-- The problem --
From the line that contains "67: (1264, 563, 0.70)" through the line that contains "79: (1226, 659, 0.73)", output every line of the listing below exactly and leave out all the rest.

-- Supplied material --

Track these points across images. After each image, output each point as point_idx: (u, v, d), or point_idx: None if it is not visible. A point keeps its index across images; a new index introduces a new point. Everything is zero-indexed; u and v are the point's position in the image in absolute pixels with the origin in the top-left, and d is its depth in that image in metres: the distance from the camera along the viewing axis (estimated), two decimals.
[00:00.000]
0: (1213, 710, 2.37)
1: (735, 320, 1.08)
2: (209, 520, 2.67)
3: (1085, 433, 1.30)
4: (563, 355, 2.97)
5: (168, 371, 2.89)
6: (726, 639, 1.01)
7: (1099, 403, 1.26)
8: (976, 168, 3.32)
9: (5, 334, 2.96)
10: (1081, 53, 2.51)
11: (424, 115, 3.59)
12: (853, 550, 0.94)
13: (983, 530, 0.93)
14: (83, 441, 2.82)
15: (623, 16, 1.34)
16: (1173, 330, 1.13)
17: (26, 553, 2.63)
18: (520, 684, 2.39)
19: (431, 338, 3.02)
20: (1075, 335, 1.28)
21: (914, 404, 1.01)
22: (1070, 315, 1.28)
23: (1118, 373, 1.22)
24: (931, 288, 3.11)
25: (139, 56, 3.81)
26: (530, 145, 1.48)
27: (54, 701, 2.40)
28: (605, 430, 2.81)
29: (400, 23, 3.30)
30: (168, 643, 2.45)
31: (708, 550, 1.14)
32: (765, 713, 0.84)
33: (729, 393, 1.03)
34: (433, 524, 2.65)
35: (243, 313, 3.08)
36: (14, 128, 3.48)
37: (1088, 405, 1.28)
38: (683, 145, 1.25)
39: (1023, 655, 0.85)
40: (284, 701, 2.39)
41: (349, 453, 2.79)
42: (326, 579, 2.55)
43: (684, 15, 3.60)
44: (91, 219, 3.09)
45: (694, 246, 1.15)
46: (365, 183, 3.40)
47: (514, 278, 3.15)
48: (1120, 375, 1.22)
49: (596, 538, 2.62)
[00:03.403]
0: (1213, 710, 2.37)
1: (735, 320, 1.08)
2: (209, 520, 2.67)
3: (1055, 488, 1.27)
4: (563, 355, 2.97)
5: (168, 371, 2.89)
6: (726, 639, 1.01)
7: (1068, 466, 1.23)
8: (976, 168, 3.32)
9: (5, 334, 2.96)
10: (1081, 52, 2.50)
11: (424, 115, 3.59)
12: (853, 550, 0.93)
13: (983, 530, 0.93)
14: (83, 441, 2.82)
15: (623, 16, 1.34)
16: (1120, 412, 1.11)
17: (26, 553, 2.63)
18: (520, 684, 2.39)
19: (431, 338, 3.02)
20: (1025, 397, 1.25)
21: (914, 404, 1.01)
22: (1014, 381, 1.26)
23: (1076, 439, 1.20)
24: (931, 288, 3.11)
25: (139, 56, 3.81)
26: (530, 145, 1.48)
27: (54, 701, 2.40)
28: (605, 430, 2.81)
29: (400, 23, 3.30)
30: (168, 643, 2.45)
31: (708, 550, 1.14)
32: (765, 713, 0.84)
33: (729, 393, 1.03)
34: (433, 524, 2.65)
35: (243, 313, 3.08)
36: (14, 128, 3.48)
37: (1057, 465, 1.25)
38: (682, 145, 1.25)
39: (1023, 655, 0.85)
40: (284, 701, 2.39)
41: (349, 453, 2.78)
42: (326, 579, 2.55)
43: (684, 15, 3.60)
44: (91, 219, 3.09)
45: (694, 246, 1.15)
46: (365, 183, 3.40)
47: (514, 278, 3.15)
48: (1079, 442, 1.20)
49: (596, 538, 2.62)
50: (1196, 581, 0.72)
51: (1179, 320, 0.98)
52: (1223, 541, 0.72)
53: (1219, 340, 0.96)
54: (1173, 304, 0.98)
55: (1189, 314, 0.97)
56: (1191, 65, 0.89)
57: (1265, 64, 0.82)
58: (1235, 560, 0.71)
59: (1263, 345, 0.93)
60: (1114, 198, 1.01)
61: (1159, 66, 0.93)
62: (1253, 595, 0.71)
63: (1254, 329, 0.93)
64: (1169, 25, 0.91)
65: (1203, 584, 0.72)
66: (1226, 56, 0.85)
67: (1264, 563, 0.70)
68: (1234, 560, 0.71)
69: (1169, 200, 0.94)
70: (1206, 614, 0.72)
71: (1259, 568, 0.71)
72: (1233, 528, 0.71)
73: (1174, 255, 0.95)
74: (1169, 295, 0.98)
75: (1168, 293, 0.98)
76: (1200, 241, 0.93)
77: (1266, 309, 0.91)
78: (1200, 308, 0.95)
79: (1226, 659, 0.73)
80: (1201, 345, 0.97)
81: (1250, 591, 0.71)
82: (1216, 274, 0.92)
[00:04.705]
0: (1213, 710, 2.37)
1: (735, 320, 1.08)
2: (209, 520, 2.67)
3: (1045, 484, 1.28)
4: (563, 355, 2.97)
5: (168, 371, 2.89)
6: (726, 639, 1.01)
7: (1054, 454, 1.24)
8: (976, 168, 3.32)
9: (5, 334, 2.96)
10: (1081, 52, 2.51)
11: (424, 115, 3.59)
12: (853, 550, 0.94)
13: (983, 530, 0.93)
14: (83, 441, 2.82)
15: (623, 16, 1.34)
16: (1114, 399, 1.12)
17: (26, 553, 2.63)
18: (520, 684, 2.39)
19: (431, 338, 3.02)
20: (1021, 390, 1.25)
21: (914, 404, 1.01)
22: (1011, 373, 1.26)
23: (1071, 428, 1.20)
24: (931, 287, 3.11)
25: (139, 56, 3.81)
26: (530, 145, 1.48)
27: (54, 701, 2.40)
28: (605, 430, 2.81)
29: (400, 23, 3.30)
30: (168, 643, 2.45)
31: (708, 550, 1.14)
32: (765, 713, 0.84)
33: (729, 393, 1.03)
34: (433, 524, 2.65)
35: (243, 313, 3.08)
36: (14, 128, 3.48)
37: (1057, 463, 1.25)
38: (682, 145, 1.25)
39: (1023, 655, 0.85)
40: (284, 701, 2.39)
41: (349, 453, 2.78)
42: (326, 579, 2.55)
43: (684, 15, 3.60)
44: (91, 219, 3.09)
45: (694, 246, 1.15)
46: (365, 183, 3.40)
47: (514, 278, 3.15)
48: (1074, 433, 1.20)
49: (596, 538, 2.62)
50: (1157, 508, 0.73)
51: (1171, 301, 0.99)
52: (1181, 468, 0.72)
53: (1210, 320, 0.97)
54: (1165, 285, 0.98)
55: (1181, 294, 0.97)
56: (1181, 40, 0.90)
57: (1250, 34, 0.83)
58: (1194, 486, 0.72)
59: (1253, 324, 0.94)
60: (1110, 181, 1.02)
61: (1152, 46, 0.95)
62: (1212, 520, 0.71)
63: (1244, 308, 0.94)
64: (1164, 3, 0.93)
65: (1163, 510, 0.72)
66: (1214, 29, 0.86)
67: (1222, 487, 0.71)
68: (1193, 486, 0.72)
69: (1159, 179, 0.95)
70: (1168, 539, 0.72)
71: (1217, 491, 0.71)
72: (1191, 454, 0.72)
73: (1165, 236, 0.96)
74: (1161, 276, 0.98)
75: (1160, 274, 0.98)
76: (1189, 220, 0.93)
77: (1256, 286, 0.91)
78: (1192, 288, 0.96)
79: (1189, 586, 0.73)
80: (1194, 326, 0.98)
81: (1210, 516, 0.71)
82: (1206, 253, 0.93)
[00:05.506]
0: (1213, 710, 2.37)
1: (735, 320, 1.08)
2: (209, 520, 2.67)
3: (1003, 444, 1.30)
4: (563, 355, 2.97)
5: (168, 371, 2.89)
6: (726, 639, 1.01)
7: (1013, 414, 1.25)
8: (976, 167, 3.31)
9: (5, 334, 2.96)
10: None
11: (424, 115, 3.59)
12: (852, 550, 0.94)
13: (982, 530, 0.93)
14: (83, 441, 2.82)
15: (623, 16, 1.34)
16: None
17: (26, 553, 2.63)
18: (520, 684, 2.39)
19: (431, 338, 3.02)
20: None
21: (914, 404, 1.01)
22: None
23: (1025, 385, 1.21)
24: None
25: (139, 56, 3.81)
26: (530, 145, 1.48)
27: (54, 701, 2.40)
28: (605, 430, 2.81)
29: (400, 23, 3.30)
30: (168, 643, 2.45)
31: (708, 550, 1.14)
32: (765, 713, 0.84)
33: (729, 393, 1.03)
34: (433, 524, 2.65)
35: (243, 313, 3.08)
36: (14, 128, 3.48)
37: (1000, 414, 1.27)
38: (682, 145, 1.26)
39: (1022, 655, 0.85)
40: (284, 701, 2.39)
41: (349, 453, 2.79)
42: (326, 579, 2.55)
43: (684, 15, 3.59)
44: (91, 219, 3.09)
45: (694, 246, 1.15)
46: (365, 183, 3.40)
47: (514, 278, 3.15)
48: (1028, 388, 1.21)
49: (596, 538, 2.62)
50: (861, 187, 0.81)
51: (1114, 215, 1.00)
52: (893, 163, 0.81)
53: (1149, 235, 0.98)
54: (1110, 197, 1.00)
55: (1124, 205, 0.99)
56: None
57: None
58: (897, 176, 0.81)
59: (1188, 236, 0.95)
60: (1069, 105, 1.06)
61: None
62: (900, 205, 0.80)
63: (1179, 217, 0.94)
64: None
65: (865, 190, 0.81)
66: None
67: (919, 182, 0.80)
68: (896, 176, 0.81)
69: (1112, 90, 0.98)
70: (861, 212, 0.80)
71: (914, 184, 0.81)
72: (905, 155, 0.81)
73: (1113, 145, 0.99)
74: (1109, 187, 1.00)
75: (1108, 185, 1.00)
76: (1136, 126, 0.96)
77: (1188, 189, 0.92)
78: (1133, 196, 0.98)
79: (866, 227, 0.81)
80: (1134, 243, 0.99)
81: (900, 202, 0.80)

-- Solution for this task --
67: (1264, 563, 0.70)
68: (1234, 560, 0.71)
69: (1169, 200, 0.94)
70: (1206, 614, 0.72)
71: (1259, 568, 0.71)
72: (1233, 528, 0.71)
73: (1174, 255, 0.95)
74: (1169, 295, 0.98)
75: (1168, 293, 0.98)
76: (1200, 241, 0.93)
77: (1266, 309, 0.91)
78: (1200, 308, 0.95)
79: (1226, 659, 0.73)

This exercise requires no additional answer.